On-Site Reuse for Hydraulic Fracturing
One of the most promising technologies for management of flowback water is its reuse in subsequent hydraulic fracturing operations. Flowback water is impounded at the surface and reused either directly or following dilution or pretreatment. Reuse is particularly attractive in regions where deep-well disposal options are limited or where the availability of make-up water for hydraulic fracturing is limited.
The reuse of flowback water has the benefit of minimizing the volume of such water that must be treated or disposed of and greatly reduces environmental risks while enhancing the economics of shale gas extraction. Potentially limiting factors for reuse are the chemical stability of the viscosity modifiers and other constituents of hydraulic fracture water in the brine solution and the potential for precipitation of divalent cations in the well-bore.

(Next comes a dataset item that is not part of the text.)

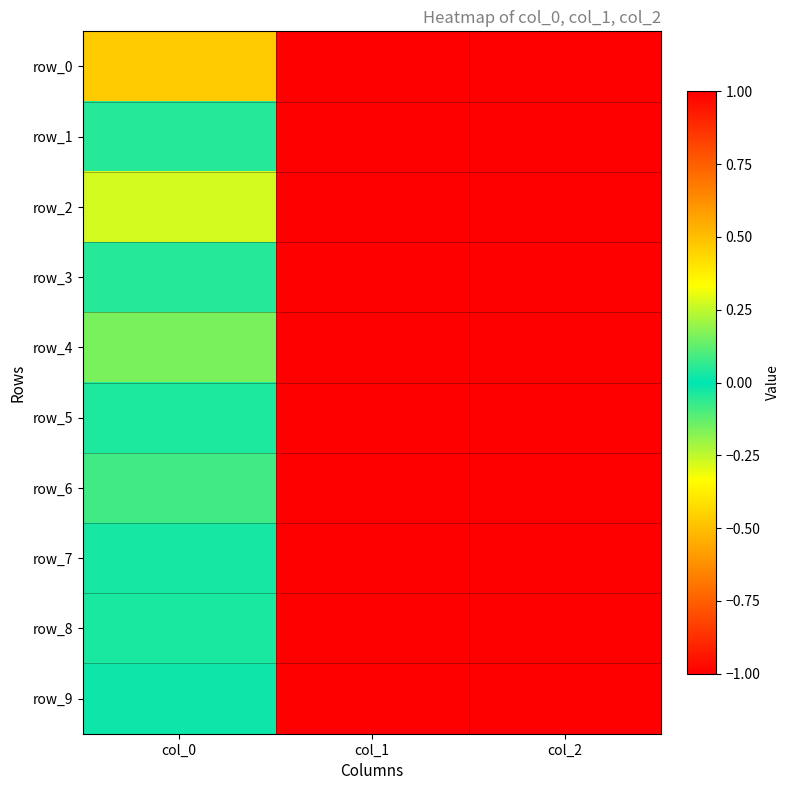

What is the sum of all row_6 values?

-0.1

The effectiveness of friction reducers may be decreased at high TDS concentrations (Kamel and Shah 2009). The development of additives that retain their effectiveness in brine solutions are likely to expand the opportunity for reuse of flowback water for subsequent hydraulic fracturing. The divalent cations in the flowback water are solubilized from formation minerals and can form stable carbonate and sulfate precipitates in the wellbore if the flowback water is reinjected.
This may potentially reduce gas production from the well. In particular, barium and strontium form very low-solubility solids with sulfate, while high calcium concentrations may lead to calcite formation. Depending on the quality of the flowback water, pretreatment to reduce the divalent cation concentration by precipitation may be necessary.